> _EXTRACT TO READ_:
*** Block opens ***

Perhaps I'm naive for expecting a world where eighteen year-old brothers don't die, girlfriends don't dump you for matters superficial, money never creates a worry, and graduate school studies never get off-track. As bad as this year has been, it has certainty jerked me to reexamine my priorities. And that, perhaps more than anything, is what I should be thankful for. I'm twenty-six now, and the sooner the better I realize what is really important.

Wednesday, November 21, 2007

Bank Irony

I received a notification from Citibank this afternoon via the United States Postal Service altering me that my paper-less bank statement is available for viewing online.

Let me say that again: I got a letter, a snailmail letter, telling me that I could view my paper-less statement online...the service I requested to cut down on paper!

They might as well have just sent me the fuckin' statement...

My head hurts...

Tuesday, November 20, 2007

Breaking Rule 1: (Talking about "Fight Club")

Freshman year of college, my homosexual, sandal-and-sock-wearing English course classmate suggested I see Fight Club for an interesting discussion in modern male gender identity. It took eight years, but this morning I finally caught up to the movie.

It started out pretty rockin'. The last half of it was of this weird cult involvement, but I still have it four stars on Netflix.

I especially liked the commentary on how formulaic our lives have become. Go to college. Get a job. Get married. Buy Ikea. Drink Starbucks. None of this has anything to do with hunter gatherer instincts, as the movie points out. Fighting for the disconnected men was a way to reclaim something primal and basic.

*** Block closes ***

> _YOUR TASKS_:
A) Translate this sentence from the blog excerpt into German: "And that, perhaps more than anything, is what I should be thankful for."
B) Quote the blog excerpt word for word, starting at the words "Wednesday, November 21, 2007" and ending after the words "down on paper!".

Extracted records
*** Block opens ***

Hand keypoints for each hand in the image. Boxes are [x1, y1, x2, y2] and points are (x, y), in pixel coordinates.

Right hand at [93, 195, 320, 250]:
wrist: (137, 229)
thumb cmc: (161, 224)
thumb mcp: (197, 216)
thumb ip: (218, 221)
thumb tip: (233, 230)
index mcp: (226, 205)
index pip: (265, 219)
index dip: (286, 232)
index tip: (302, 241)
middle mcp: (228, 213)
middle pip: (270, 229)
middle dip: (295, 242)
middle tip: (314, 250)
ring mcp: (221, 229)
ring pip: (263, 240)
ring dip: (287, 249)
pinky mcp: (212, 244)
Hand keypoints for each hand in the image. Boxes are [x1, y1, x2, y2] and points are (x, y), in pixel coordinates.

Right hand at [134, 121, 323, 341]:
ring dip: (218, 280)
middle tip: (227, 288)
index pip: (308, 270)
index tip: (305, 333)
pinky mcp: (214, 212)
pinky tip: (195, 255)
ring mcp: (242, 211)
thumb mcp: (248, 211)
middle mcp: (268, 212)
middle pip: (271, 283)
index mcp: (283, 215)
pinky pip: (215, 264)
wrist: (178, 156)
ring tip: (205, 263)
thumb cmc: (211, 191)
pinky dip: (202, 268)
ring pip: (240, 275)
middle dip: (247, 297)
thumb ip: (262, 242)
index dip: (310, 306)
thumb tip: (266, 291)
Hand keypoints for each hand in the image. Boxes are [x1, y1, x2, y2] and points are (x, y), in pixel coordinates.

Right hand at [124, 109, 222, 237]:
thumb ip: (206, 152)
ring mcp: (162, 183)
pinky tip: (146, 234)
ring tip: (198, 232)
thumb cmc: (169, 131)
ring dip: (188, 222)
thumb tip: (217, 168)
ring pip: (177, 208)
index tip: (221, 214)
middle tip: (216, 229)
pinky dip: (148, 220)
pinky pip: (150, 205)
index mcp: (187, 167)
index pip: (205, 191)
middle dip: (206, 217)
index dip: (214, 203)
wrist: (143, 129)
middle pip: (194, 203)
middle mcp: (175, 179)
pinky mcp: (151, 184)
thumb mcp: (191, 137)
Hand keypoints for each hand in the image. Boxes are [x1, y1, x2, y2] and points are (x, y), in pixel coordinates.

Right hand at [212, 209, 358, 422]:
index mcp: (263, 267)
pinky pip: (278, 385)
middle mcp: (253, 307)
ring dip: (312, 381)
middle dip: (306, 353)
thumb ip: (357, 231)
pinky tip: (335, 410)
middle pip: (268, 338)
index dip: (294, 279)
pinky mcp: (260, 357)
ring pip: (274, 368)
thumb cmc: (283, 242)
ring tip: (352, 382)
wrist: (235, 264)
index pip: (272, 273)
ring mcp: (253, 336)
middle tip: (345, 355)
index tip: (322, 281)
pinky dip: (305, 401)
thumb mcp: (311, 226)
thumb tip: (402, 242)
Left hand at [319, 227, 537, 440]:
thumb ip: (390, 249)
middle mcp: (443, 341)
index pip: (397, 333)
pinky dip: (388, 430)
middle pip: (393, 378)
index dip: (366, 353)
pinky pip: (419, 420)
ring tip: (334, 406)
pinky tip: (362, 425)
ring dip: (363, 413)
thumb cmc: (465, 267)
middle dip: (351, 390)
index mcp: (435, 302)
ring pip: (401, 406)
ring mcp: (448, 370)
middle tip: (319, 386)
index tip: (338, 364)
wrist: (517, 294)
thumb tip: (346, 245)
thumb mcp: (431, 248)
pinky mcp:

*** Block closes ***

> _SOLUTION LIST_:
A) Und das ist, vielleicht mehr als alles andere, das, wofür ich dankbar sein sollte.

B)
Wednesday, November 21, 2007

Bank Irony

I received a notification from Citibank this afternoon via the United States Postal Service altering me that my paper-less bank statement is available for viewing online.

Let me say that again: I got a letter, a snailmail letter, telling me that I could view my paper-less statement online...the service I requested to cut down on paper!